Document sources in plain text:
[Start of section]
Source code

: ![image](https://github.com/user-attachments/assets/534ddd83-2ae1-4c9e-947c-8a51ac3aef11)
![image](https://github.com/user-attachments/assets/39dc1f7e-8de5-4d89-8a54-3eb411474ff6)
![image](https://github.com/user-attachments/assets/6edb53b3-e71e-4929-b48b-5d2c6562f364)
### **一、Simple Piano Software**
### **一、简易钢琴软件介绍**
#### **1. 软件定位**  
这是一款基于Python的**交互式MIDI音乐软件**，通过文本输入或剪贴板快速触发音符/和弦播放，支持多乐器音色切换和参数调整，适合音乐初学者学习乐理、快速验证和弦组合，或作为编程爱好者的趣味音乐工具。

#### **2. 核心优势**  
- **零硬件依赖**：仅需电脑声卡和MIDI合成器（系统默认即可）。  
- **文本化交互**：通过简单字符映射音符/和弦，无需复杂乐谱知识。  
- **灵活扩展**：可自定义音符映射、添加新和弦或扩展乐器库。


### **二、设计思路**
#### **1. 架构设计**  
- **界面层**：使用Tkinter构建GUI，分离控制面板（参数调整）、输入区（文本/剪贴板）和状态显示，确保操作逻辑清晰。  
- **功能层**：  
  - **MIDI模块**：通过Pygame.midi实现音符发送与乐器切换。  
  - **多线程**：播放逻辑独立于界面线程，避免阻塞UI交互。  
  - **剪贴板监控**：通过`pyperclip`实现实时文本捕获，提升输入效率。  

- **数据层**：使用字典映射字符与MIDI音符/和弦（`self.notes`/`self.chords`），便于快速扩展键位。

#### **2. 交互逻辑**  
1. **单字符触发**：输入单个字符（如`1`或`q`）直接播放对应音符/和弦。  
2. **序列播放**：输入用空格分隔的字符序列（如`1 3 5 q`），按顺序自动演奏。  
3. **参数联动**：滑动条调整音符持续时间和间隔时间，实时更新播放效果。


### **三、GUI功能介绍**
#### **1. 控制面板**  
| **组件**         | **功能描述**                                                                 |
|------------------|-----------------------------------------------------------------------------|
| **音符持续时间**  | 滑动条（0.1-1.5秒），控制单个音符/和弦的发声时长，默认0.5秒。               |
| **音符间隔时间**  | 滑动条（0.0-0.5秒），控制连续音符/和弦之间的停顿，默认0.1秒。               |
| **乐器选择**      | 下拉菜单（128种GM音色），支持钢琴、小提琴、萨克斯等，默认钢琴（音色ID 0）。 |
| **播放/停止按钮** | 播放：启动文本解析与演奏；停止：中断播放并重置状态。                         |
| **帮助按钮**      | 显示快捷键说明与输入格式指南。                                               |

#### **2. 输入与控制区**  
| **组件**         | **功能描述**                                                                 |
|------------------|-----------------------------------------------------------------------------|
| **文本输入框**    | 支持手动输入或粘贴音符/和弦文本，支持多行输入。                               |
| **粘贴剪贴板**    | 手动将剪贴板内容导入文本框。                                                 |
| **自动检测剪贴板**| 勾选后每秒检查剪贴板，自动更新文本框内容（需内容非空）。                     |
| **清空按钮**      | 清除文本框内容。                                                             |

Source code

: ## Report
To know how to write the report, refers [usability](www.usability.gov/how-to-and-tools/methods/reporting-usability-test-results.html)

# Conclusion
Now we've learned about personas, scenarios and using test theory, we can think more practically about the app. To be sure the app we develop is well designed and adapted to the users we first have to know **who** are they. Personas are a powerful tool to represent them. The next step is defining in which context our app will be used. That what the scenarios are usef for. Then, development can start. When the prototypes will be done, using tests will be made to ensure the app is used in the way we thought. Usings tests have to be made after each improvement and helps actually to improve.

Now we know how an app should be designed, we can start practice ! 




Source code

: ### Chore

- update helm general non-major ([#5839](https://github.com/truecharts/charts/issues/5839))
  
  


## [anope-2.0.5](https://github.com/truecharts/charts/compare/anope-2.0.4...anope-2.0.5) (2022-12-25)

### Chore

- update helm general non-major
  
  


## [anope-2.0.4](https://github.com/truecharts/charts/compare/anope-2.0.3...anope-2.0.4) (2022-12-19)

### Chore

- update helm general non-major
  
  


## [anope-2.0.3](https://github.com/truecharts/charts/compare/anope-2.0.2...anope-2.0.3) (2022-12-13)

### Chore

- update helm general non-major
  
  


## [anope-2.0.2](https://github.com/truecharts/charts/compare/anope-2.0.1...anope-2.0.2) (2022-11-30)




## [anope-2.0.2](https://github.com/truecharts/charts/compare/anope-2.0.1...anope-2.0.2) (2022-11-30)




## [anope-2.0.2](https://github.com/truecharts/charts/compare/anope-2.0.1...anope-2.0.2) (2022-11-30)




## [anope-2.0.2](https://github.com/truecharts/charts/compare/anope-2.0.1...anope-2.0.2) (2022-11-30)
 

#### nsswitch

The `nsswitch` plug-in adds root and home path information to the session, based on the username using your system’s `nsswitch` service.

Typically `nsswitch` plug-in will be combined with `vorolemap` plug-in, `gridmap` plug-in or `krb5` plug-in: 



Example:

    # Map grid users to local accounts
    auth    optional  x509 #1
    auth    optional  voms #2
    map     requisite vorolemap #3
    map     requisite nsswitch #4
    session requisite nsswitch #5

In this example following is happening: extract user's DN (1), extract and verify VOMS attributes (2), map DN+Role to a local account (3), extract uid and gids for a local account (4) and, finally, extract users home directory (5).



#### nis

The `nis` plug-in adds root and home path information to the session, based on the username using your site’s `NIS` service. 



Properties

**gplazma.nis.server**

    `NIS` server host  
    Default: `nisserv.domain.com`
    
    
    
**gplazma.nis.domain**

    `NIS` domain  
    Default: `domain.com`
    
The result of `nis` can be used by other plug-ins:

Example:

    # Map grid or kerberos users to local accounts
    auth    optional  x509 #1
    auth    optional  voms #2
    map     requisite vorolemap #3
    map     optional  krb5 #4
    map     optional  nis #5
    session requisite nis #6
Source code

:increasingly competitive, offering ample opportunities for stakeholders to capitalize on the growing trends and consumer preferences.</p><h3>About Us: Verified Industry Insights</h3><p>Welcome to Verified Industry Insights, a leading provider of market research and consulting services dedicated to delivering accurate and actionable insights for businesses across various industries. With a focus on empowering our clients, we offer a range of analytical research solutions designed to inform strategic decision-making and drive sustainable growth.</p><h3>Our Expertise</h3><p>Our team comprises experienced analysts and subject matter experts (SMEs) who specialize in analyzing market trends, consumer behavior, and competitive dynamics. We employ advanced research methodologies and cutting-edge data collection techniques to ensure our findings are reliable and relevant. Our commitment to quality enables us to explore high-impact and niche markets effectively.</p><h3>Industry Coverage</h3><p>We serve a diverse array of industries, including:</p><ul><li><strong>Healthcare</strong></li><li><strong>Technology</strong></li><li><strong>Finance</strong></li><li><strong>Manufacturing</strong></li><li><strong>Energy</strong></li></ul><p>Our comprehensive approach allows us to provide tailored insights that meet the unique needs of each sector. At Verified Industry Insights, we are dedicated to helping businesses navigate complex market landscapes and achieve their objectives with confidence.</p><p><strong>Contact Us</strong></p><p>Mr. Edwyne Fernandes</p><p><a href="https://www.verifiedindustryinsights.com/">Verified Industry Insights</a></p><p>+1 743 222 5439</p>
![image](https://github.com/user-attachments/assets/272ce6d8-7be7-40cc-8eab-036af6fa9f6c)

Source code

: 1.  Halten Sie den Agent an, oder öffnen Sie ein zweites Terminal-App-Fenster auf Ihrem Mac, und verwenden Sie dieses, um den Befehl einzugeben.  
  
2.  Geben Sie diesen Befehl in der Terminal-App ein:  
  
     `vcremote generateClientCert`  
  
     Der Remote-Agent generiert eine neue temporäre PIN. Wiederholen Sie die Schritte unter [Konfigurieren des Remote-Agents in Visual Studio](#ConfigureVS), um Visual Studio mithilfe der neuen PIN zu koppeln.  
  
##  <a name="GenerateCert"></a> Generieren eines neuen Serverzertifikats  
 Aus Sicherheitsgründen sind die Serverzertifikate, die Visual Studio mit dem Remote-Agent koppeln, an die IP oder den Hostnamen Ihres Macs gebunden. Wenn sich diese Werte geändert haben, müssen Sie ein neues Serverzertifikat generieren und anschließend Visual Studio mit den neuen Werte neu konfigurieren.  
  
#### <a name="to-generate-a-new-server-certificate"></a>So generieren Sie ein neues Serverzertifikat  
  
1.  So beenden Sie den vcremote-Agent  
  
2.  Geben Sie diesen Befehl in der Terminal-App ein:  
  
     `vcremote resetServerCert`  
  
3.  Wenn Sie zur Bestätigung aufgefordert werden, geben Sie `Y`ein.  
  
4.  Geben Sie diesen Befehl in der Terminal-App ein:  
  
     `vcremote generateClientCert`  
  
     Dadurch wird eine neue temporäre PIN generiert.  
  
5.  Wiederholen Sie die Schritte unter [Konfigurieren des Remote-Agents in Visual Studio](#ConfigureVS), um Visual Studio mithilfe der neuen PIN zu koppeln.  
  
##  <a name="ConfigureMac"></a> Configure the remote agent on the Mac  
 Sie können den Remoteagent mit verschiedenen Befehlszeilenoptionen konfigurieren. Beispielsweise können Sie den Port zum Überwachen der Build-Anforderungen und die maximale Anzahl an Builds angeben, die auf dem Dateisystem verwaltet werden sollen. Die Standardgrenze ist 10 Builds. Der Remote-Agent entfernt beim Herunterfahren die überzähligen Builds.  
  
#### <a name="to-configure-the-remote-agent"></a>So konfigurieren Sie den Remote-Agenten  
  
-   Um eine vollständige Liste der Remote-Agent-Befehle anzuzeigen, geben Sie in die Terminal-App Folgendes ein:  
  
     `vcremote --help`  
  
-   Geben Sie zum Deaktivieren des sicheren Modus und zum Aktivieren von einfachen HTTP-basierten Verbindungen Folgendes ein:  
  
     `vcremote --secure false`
[End of section]
• TASK STATEMENT: Transcribe the lines word for word, beginning with the first line and continuing through the line with "3. **参数联动**：滑动条调整音符持续时间和间隔时间，实时更新播放效果。". Include both of those lines.

• OUTPUT OF THE TASK:
Source code

: ![image](https://github.com/user-attachments/assets/534ddd83-2ae1-4c9e-947c-8a51ac3aef11)
![image](https://github.com/user-attachments/assets/39dc1f7e-8de5-4d89-8a54-3eb411474ff6)
![image](https://github.com/user-attachments/assets/6edb53b3-e71e-4929-b48b-5d2c6562f364)
### **一、Simple Piano Software**
### **一、简易钢琴软件介绍**
#### **1. 软件定位**  
这是一款基于Python的**交互式MIDI音乐软件**，通过文本输入或剪贴板快速触发音符/和弦播放，支持多乐器音色切换和参数调整，适合音乐初学者学习乐理、快速验证和弦组合，或作为编程爱好者的趣味音乐工具。

#### **2. 核心优势**  
- **零硬件依赖**：仅需电脑声卡和MIDI合成器（系统默认即可）。  
- **文本化交互**：通过简单字符映射音符/和弦，无需复杂乐谱知识。  
- **灵活扩展**：可自定义音符映射、添加新和弦或扩展乐器库。


### **二、设计思路**
#### **1. 架构设计**  
- **界面层**：使用Tkinter构建GUI，分离控制面板（参数调整）、输入区（文本/剪贴板）和状态显示，确保操作逻辑清晰。  
- **功能层**：  
  - **MIDI模块**：通过Pygame.midi实现音符发送与乐器切换。  
  - **多线程**：播放逻辑独立于界面线程，避免阻塞UI交互。  
  - **剪贴板监控**：通过`pyperclip`实现实时文本捕获，提升输入效率。  

- **数据层**：使用字典映射字符与MIDI音符/和弦（`self.notes`/`self.chords`），便于快速扩展键位。

#### **2. 交互逻辑**  
1. **单字符触发**：输入单个字符（如`1`或`q`）直接播放对应音符/和弦。  
2. **序列播放**：输入用空格分隔的字符序列（如`1 3 5 q`），按顺序自动演奏。  
3. **参数联动**：滑动条调整音符持续时间和间隔时间，实时更新播放效果。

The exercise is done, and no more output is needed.